Die Ausstellung „L‘Allemagne romantique“ zeigt ausschließlich Werke aus der Weimarer Sammlung. Wie kam es zur Kooperation?
Die Kooperation entstand durch eine alte Freundschaft zwischen mir und Christophe Leribault, der früher in der graphischen Sammlung des Louvre arbeitete und dann Direktor des Petit Palais wurde. Er hatte immer ein Interesse an Weimar und wir wollten schon länger eine gemeinsame Ausstellung machen. Eine große Weimar-Schau wäre für das Petit Palais zu regional gewesen, aber durch die saison romantique ergab sich jetzt die Chance.

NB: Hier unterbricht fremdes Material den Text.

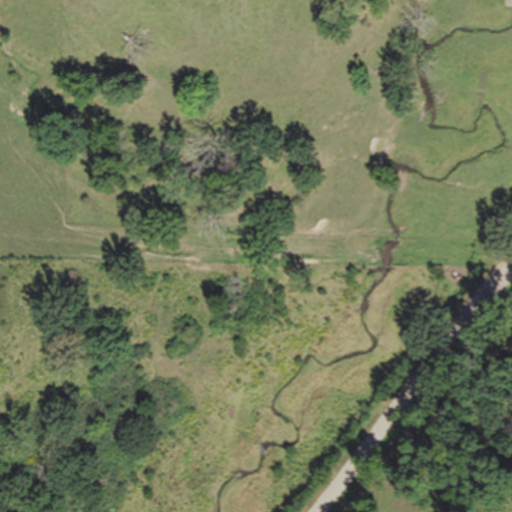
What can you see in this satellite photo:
road: (409, 388)
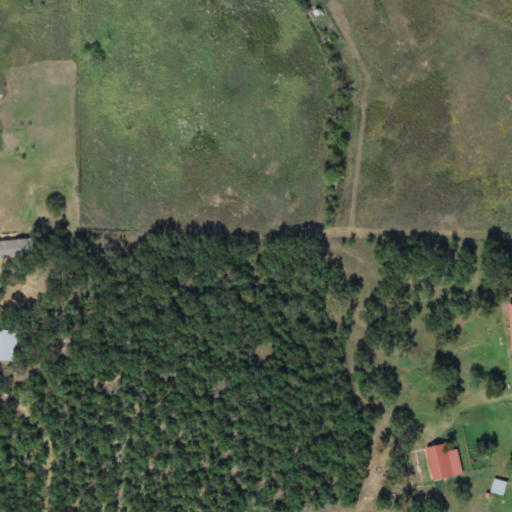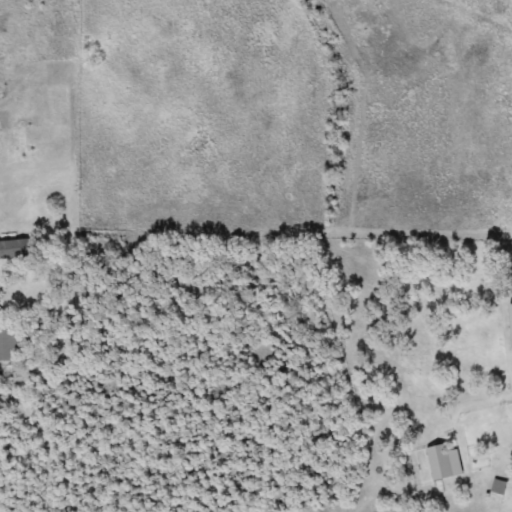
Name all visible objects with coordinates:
building: (17, 249)
building: (18, 249)
building: (508, 326)
building: (509, 326)
building: (7, 345)
building: (7, 345)
road: (44, 438)
building: (441, 466)
building: (442, 466)
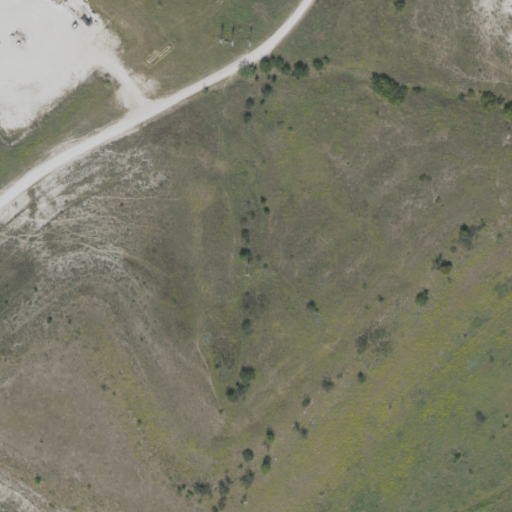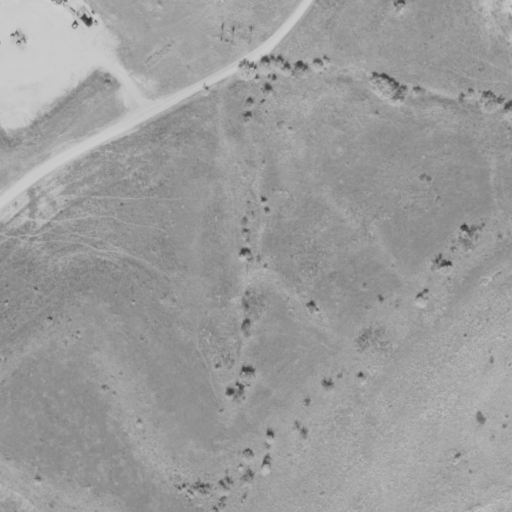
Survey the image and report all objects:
road: (154, 103)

Kooperationen zwischen Weimar und Paris haben ja eine gewisse Tradition.
Die frühesten Kontakte gab es bereits zur Goethezeit, Goethe hat sich sehr für Paris interessiert. Wilhelm von Humboldt, der um 1800 mehrere Jahre in Paris war, hat ihm von dort Zeichnungen und Druckgrafiken geschickt, die sich nun in unserer Graphischen Sammlung befinden. Goethe hatte bereits in Rom französische Künstler kennengelernt, sich ein Netzwerk aufgebaut und über dieses französische Kunst gesammelt. Es gab auch enge familiäre Beziehungen des Hauses Sachsen-Weimar, nachdem eine Enkelin von Carl August den französischen Thronfolger geheiratet hatte. Deshalb haben wir Künstler in unserer Sammlung, die von König Louis-Philippe geschätzt wurden. Der große Zeichnungssammler Carl Ruland hatte seit den 1860er-Jahren starke Verbindungen nach Paris und hat impressionistische Druckgrafik gekauft. Harry Graf Kessler hat dann in der kurzen Zeit, die er Direktor des Kunstgewerbemuseums war, sehr viele Ausstellungen zum französischen Impressionismus und Neo-Impressionismus gemacht, da kam eine Ausstellung nach der anderen. Kessler war mit Künstlern wie Auguste Rodin und Aristide Maillol befreundet und hatte Kontakte zu Galeristen, die diese französische moderne Kunst vertreten haben. In diesem Netzwerk war er voll drin. Nach Kessler und dem Ausbruch des Ersten Weltkrieges war Sendepause.
Die in Paris gezeigten Werke stammen zum Großteil aus Goethes privater Sammlung oder der großherzoglichen Sammlung, die ebenfalls Goethe anlegte. Nach welchen Kriterien hat er gesammelt?
Goethe ist ja ein Vater der deutschen Kunstgeschichtsschreibung, er hat enzyklopädisch gesammelt. Er wollte eine kunsthistorisch verlässliche Sammlung aufbauen, die die europäische Kunst widerspiegelt, von der Renaissance bis zu seiner Gegenwart. Es gab in Weimar aber nicht die Mittel, das mit Gemälden zu tun wie etwa in Dresden. Also sammelte Goethe Zeichnungen und Druckgrafiken, also Kunst auf Papier. Er hat natürlich die bevorzugt, die ihm besonders gefielen, aber er hat auch Künstler als Belegstücke gesammelt für bestimmte Entwicklungstendenzen.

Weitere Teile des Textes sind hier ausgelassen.